● **TEXTO PARA ANÁLISE**:
————————

17 DE ABRIL, HÁ 48
ANOS
Edmílson Martins
Abril de 2020
Era uma
segunda-feira. Acordei cedo, após um fim de semana com a família: Maria José,
Maurício, com quatro anos e Rinaldo, que, no mês seguinte, faria dois anos.
Arrumei o material de trabalho, despedi-me deles e
parti para o Sindicato dos Bancários do Rio de Janeiro. Eu estava presidente.
Eleito pela categoria, numa eleição democrática, apesar dos limites impostos
pela ditadura que dominava o Brasil.
Corria o ano de 1972 e o Brasil tinha como presidente,
imposto pelo regime militar, o general Emílio Garrastazu Médici, o mais
truculento de todo o período ditatorial.
O país vivia um clima nebuloso e de incertezas, com
perseguições, prisões e desaparecimentos de lideranças populares.
Sindicalistas, por exemplo, saíam de casa para o sindicato e não sabiam se
voltariam.
Aquele dia foi de muita atividade. Os bancos não
cumpriam as decisões da Justiça do Trabalho, nem cumpriam os acordos sindicais,
com a cobertura do todo poderoso ministro da Fazenda Delfim Neto. A diretoria,
então, se empenhava no sentido de mobilizar a categoria para cobrar dos
banqueiros o cumprimento das decisões judiciais e dos acordos sindicais.

————————

● **QUESTÕES PROPOSTAS**:
1. Liste todas as pessoas da família que o texto para análise menciona pelo nome.
2. Responda, com base no texto para análise:
(a) Em que dia da semana se passam os acontecimentos narrados?
(b) Em que ano os fatos ocorreram?
(c) Quem era o ministro da Fazenda mencionado?
3. Reescreva o trecho do texto para análise que começa em "Corria o ano" e segue até "o período ditatorial.", trocando "regime militar" por "governo militar".

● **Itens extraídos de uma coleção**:
————————

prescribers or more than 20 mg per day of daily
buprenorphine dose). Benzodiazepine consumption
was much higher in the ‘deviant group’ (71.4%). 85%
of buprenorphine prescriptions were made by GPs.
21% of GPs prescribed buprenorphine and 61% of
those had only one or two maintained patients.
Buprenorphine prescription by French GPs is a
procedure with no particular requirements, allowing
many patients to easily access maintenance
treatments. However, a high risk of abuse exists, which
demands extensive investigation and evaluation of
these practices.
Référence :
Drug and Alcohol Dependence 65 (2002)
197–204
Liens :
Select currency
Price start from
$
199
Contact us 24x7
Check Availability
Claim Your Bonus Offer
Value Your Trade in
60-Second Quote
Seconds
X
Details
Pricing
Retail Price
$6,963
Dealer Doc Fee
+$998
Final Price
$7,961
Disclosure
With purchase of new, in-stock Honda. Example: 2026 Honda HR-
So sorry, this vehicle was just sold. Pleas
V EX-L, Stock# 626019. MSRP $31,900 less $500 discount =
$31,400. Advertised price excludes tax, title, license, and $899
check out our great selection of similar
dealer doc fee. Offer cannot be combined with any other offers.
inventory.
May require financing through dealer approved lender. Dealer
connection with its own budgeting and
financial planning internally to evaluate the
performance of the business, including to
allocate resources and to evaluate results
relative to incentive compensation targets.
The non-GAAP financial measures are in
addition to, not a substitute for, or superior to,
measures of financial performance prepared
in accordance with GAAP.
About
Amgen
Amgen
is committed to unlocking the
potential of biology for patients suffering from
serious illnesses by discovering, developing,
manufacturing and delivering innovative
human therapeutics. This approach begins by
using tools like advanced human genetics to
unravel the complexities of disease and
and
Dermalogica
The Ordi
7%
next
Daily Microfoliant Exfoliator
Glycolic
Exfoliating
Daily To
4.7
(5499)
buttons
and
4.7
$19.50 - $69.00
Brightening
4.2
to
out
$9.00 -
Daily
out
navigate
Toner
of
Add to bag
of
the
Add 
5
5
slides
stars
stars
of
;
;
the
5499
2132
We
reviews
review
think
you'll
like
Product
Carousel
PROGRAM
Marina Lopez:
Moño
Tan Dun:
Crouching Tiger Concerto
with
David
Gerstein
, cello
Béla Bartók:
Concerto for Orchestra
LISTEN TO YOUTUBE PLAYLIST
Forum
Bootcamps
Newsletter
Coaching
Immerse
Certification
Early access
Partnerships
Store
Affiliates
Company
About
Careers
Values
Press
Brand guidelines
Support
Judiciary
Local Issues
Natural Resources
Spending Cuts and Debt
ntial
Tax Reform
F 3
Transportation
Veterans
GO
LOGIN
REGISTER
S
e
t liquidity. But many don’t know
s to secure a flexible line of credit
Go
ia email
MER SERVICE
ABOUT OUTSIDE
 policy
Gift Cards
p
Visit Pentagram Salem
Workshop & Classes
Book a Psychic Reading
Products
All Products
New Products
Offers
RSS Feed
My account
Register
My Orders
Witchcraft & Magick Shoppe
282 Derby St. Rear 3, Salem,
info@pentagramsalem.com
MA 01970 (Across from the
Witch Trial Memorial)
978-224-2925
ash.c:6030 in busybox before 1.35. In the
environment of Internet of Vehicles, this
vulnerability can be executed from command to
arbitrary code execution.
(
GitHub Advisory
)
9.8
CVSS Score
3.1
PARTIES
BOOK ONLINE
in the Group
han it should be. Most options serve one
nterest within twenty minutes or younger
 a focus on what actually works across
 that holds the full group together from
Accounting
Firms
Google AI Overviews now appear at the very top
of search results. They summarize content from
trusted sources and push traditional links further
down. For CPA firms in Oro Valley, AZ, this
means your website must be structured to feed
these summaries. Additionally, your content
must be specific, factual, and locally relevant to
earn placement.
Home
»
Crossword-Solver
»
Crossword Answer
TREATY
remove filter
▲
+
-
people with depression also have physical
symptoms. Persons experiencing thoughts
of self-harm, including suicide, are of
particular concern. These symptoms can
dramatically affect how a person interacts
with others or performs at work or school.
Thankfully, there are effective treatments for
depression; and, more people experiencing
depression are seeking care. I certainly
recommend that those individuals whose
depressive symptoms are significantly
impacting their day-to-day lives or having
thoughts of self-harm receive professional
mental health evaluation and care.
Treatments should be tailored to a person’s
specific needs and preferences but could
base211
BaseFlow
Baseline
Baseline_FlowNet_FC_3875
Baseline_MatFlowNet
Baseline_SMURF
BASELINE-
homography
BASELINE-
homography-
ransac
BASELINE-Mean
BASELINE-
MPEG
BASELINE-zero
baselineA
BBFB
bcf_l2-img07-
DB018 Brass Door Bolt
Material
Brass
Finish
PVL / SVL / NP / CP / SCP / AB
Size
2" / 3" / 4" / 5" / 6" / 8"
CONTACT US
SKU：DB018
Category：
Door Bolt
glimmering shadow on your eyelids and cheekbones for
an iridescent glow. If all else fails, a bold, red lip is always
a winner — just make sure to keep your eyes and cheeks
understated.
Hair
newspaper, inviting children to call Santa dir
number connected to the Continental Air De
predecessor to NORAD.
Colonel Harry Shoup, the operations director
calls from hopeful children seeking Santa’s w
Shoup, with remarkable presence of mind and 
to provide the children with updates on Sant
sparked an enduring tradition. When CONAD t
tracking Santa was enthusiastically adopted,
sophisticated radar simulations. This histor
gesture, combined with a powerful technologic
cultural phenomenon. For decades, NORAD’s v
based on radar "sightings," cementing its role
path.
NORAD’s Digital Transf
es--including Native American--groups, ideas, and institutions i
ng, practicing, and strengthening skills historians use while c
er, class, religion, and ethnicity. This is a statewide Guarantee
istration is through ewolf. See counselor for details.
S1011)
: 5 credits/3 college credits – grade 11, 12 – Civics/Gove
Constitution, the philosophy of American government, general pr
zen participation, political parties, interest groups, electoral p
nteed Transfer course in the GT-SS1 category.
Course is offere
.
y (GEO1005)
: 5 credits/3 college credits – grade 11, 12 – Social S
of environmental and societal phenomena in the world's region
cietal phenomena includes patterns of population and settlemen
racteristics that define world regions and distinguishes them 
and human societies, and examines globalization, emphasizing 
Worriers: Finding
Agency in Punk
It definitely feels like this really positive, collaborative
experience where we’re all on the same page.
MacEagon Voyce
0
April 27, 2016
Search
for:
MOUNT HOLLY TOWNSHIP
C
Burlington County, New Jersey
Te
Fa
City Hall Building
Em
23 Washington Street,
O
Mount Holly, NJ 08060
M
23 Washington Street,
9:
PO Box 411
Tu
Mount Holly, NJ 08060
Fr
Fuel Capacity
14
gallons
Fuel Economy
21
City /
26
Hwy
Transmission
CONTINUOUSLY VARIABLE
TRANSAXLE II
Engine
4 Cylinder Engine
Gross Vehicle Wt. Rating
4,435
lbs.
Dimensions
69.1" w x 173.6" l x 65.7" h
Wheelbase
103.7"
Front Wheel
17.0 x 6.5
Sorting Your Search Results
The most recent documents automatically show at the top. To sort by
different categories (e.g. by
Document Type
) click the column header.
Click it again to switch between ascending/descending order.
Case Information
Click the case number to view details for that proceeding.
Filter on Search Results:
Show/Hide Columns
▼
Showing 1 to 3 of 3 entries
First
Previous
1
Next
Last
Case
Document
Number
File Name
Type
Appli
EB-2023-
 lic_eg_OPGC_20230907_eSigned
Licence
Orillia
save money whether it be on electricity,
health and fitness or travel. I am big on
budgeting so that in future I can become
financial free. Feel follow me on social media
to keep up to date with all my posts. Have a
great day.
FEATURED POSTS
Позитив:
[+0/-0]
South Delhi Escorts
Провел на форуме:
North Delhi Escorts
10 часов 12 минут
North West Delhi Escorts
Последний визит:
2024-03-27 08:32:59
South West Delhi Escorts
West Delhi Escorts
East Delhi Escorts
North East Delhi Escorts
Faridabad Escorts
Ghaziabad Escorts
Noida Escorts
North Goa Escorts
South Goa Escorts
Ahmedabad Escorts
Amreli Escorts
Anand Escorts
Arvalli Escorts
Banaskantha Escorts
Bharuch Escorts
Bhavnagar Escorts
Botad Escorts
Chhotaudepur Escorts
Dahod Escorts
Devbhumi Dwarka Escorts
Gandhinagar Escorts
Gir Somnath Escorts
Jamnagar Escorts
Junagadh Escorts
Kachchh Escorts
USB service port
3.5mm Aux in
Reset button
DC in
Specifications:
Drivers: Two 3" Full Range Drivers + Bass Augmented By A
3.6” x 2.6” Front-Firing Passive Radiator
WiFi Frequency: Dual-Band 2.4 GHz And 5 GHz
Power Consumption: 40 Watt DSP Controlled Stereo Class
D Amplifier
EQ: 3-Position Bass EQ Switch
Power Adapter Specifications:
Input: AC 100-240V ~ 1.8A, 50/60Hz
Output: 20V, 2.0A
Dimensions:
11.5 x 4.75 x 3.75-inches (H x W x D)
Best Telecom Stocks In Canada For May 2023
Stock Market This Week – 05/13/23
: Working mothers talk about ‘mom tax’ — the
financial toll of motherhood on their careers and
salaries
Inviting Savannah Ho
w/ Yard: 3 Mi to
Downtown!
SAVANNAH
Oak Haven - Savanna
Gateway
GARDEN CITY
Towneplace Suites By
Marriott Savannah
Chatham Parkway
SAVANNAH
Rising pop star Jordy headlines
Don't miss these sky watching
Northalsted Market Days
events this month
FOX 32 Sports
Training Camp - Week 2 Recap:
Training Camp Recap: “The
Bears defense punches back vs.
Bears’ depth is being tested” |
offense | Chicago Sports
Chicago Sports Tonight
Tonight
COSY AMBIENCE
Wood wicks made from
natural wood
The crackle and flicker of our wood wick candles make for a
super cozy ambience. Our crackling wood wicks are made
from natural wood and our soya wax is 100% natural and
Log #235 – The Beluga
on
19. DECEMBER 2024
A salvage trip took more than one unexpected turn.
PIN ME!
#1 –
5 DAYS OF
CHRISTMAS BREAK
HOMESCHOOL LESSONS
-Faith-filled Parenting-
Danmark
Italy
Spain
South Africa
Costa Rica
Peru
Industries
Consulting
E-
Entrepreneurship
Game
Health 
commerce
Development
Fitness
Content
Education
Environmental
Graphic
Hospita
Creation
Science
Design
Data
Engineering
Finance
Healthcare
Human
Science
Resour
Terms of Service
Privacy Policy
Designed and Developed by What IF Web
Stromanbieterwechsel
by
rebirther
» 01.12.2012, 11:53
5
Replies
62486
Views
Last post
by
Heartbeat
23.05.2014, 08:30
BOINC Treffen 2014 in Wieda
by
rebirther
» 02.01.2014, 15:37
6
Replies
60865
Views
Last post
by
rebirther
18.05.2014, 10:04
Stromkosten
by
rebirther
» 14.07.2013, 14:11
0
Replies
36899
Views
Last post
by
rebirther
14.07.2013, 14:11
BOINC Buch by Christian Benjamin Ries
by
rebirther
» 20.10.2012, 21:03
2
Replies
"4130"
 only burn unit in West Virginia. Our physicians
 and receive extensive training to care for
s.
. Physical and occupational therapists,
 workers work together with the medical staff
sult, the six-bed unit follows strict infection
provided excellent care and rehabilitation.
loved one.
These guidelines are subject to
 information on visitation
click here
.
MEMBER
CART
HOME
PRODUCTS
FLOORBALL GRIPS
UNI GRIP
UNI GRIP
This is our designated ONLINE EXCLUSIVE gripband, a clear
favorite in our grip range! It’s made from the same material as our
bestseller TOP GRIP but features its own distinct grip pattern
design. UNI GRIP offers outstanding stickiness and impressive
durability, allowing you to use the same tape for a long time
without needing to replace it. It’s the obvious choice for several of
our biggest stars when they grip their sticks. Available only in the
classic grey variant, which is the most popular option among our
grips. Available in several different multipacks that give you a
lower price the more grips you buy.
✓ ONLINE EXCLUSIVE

————————

● **RESULTADOS ESPERADOS**:
1. Maria José, Maurício e Rinaldo.

2.
(a) Segunda-feira.
(b) 1972.
(c) Delfim Neto.

3.
Corria o ano de 1972 e o Brasil tinha como presidente,
imposto pelo governo militar, o general Emílio Garrastazu Médici, o mais
truculento de todo o período ditatorial.